Saudi influencers joined the chorus, openly cursing Graham on social media. “You are a senator from South Carolina, not the President of the United States and certainly not the commander of Saudi Arabia's military. So STFU and know your place.”
This exchange exposes the deep fracture separating the Gulf states from their supposed allies. They no longer trust any party to this war. They cannot rely on the US for security, seeing Washington prioritise Israeli goals over Arab stability. They fear America will declare victory and leave behind a mess. They fear Israel dragging them into the conflict. They fear Iran. But most of all the ruling families fear prolonged war will expose their own fragile foundations.
Gulf rulers face an impossible choice. Join the American war and become legitimate targets for Iran's retaliation. Refuse and risk the wrath of their protector. This is the trap of client status, the inevitable cost of allowing America to be the GCC's security guarantor.
As discussed by Andreas Krieg in our 5 March podcast the United States has no strategy. Its war plans have changed multiple times. It is running out of interceptor missiles. Meanwhile, Iran executes a strategic plan decades long in preparation without deviation. It has effectively shut down the Strait of Hormuz, crashing global energy markets and sending US petrol prices climbing toward $4.00 per gallon, directly threatening Trump’s political base.
The colonial strategy of “divide and conquer” has been reversed.
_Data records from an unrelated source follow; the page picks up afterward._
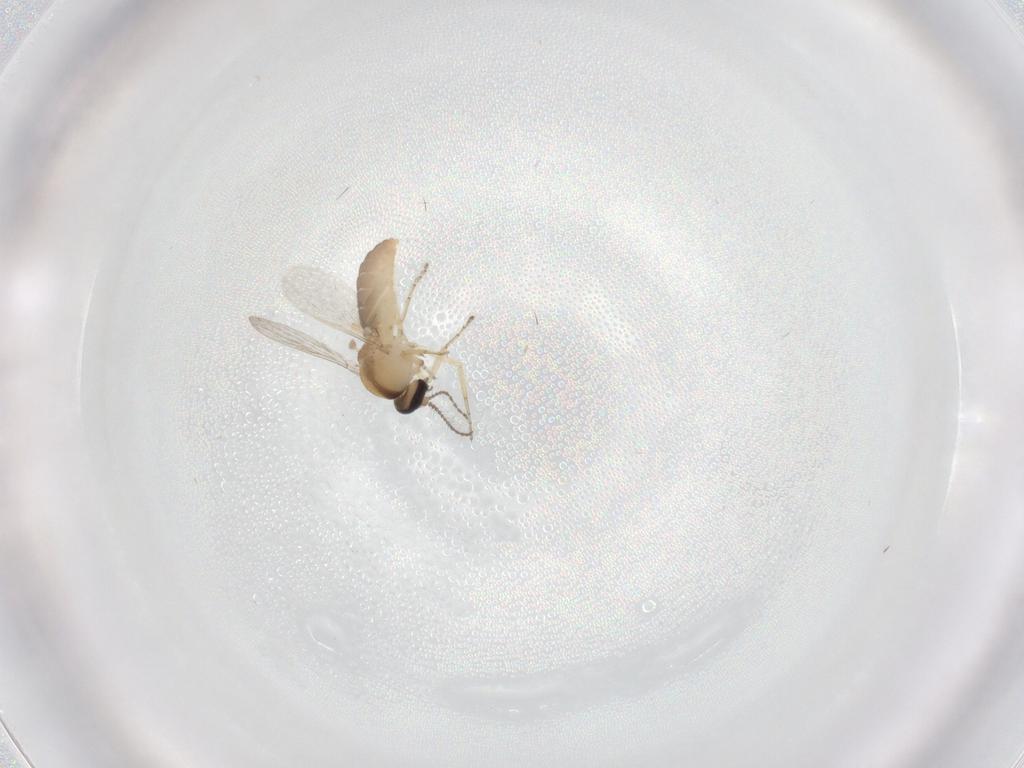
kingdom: Animalia
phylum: Arthropoda
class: Insecta
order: Diptera
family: Ceratopogonidae
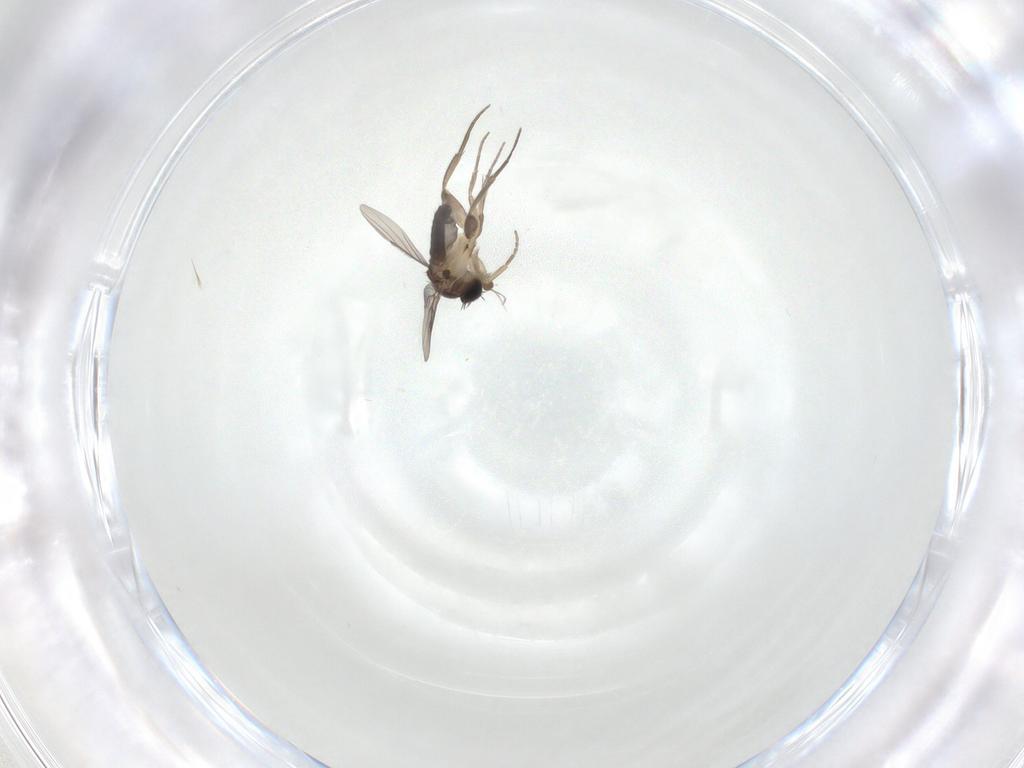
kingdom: Animalia
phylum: Arthropoda
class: Insecta
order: Diptera
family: Phoridae
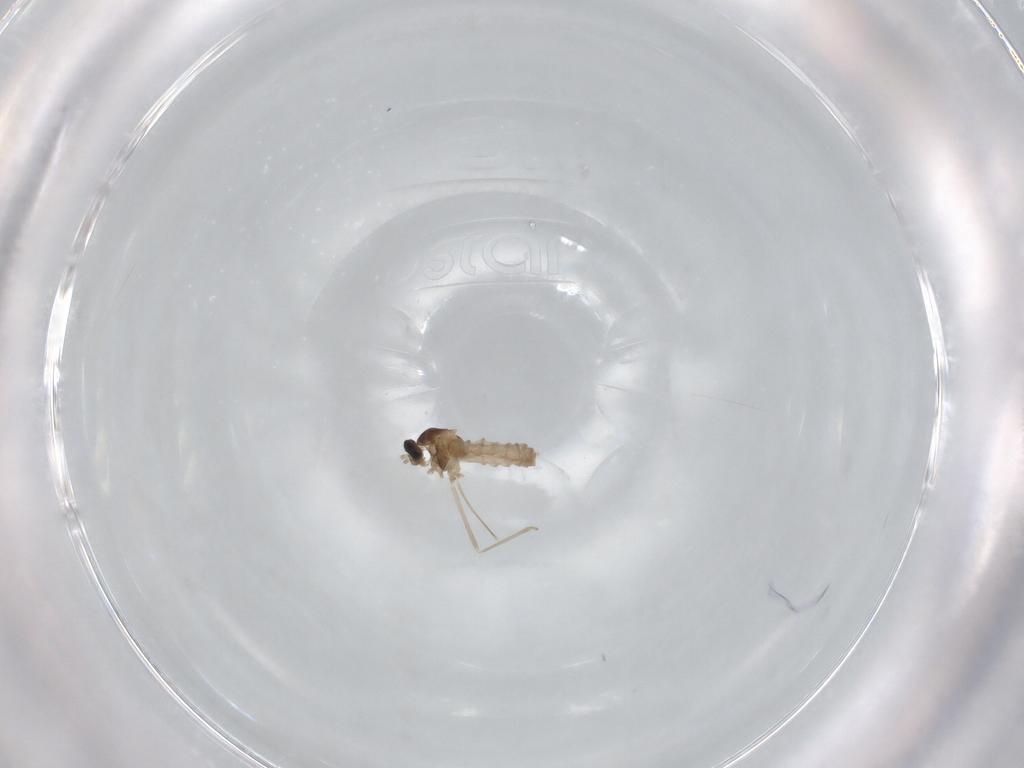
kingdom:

Iran now fractures its enemies. A growing gap separates Washington and Tel Aviv based on incompatible war aims. Israel, driven by its quest for “Greater Israel” and a racist supremacist ideology wants destruction regardless of global economic fallout. The United States, bound by material interests, must calculate the cost of what could become a global economic apocalypse.
Trump, characteristically, is in denial, attempting to manage a military catastrophe with the playbook of a New York con man, changing his story every few hours, hoping to talk his way out of reality. But reality cannot be talked away.
Washington and Tel Aviv now face a prolonged conflict they did not prepare for, cannot sustain and cannot win. By destroying US early detection systems and radars in the first ten days, Iran has pushed the American military into a corner it had failed to anticipate. The American plan to escalate will backfire as Iran can damage the Gulf states more than the United States can defend them.
Iran is prepared to endure significant punishment. It has learned from Vietnam, from Algeria, from every successful struggle against colonial domination. Though for most Iranians survival and an end to the war will suffice, the regime’s goals are grander: the complete defeat of American imperialism in West Asia, the humiliation of the Trump administration and the final decolonisation of the region.
As Mohsen Rezaee a former Revolutionary Guard commander observed: “Look, the big mistake they made was that they came and designed a short-term war, but they didn’t realise this might turn into a long-term one.”